How to Kill Your Web Business

So a company has some custom ‘download 2 free tunes” card done for a tradeshow from Puretracks.  I tested the service Friday after we’d had a couple complaints that people couldn’t download.  What resulted is an utter web horror show.

For the record, I had told the folks doing this promo not to even bother if the download didn’t come in mp3 format.  Which of course it doesn’t.

The problems were quite extraordinary.  First, no macs need apply.  Gee, that’s a great way to win business.  Then, two windows machines were unable to get through the registration process without crashing their browsers. 

I was able to get through the heinous process of registration and actually enter the codes to get my two free tunes.  They downloaded okay, but then promptly through a “License Error” – you see, these were in WMA format, and had to be played via Windows Media Player.  So I followed the troubleshooting instructions and downloaded the latest version of Windows Media Player, then retried.  Still nothing. 

So I tried to open a support request.  Up pops a login screen, only this little gem won’t accept my login that I’d just created and had verified by email.  Turns out you have to register…again for support.  So I did that, and sent off an email. 16 hours later, I’m still waiting for a reply.

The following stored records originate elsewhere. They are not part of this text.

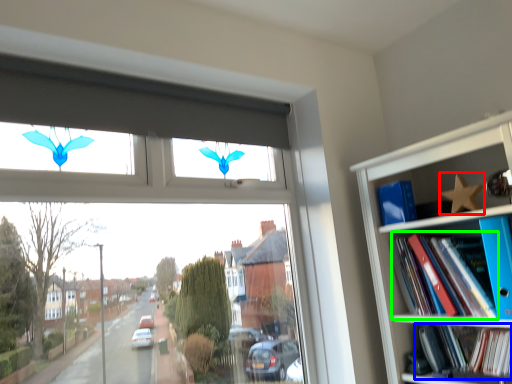
Question: Based on their relative distances, which object is nearer to butterfly (highlighted by a red box)? Choose from book (highlighted by a blue box) and book (highlighted by a green box).

Choices:
 (A) book
 (B) book

Answer: (B)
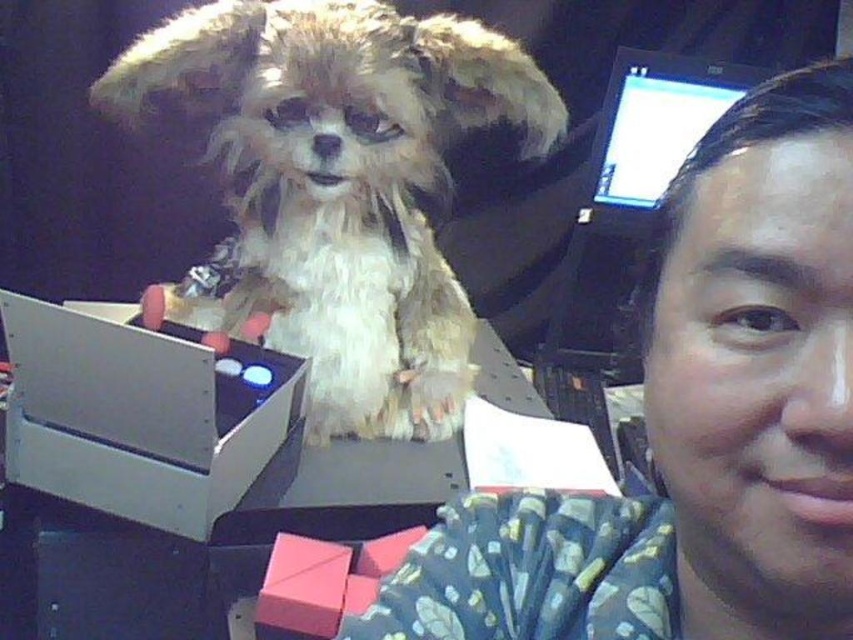
You are standing in a room where a small fluffy dog is sitting inside a shoebox. You notice two points marked in the scene. The first point is at coordinates point (x=386, y=68) and the second point is at point (x=596, y=218). Which of these two points is closer to you?

Point (x=386, y=68) is closer to the viewer than point (x=596, y=218).

You are a delivery person who just arrived at a house to drop off a package. You see a shoebox on the doorstep. Inside the shoebox, there is a red object. You also notice a point marked at coordinates (335, 186). What is located at that point?

The point at coordinates (335, 186) has a fuzzy beige dog at center.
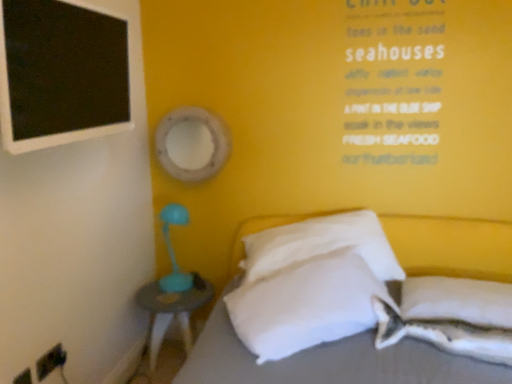
Question: In terms of size, does black matte board at upper left appear bigger or smaller than teal plastic nightstand at lower left?

Choices:
 (A) big
 (B) small

Answer: (A)

Question: Considering the positions of black matte board at upper left and teal plastic nightstand at lower left in the image, is black matte board at upper left taller or shorter than teal plastic nightstand at lower left?

Choices:
 (A) tall
 (B) short

Answer: (A)

Question: Which object is positioned closest to the black matte board at upper left?

Choices:
 (A) white soft pillow at center, which appears as the third pillow when viewed from the right
 (B) white soft pillow at center, the 1th pillow from the left
 (C) white soft pillow at lower right, the second pillow from the right
 (D) white soft pillow at lower right, the 4th pillow from the left
 (E) teal plastic nightstand at lower left

Answer: (B)

Question: Estimate the real-world distances between objects in this image. Which object is closer to the white soft pillow at center, the 1th pillow from the left?

Choices:
 (A) black matte board at upper left
 (B) white soft pillow at lower right, the 4th pillow from the left
 (C) white soft pillow at center, the 2th pillow in the left-to-right sequence
 (D) white fabric bed at lower right
 (E) teal plastic nightstand at lower left

Answer: (D)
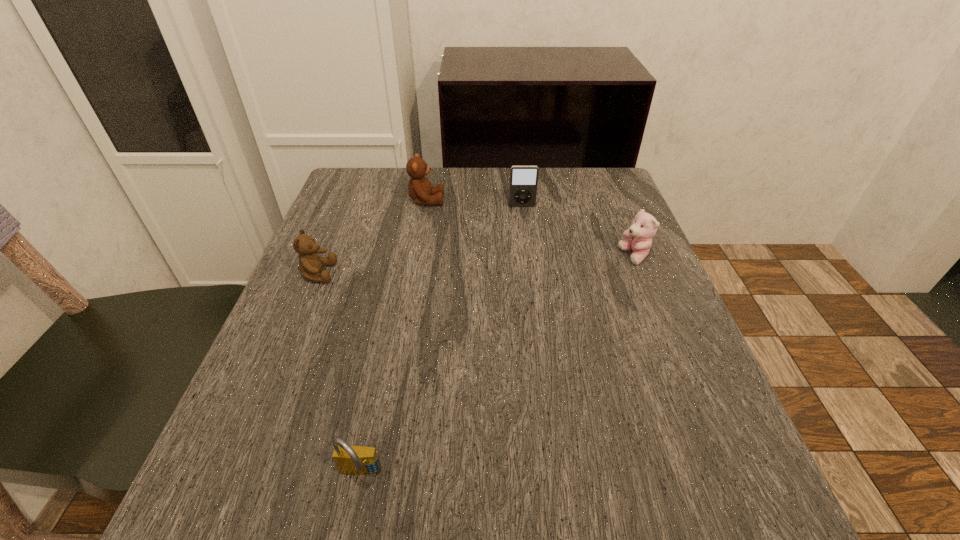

Here’s the scoop – if I wasn’t testing, I would have stopped at the registration process.  Forget it, I don’t need the stinking free music if it’s in a format that won’t work on my IPOD, that I can’t switch from machine to machine (I use several different computers, and I’m not about to try to move DRM Licenses around.  This is an utterly failed business model.  A couple of hints:

  • The price point of the product that is delivered here is under a dollar.  Make the effort level required to redeem it on par.
  • If it’s easier to register for online banking, there’s a huge usability problem.
  • If your system isn’t working due to a temporary glitch, let people know via a system message.
  • Provide an easy means to get support without making users register (again) and answer support requests immediately.  No email unanswered within 30 minutes would be the gold standard here.  Better yet, a chat service link ought to solve this.

For those thinking about using free downloadable music cards for handouts:

  • Use a reputable source 
  • Test before you give them to your customers
  • If it’s a Rube Goldberg DRM scenario that is virtually unusable, go with something else.  You will just annoy your customers.
  • If it relies on a single player, such as Windows Media Player, run away.
  • If they can’t use them on an IPOD, don’t bother.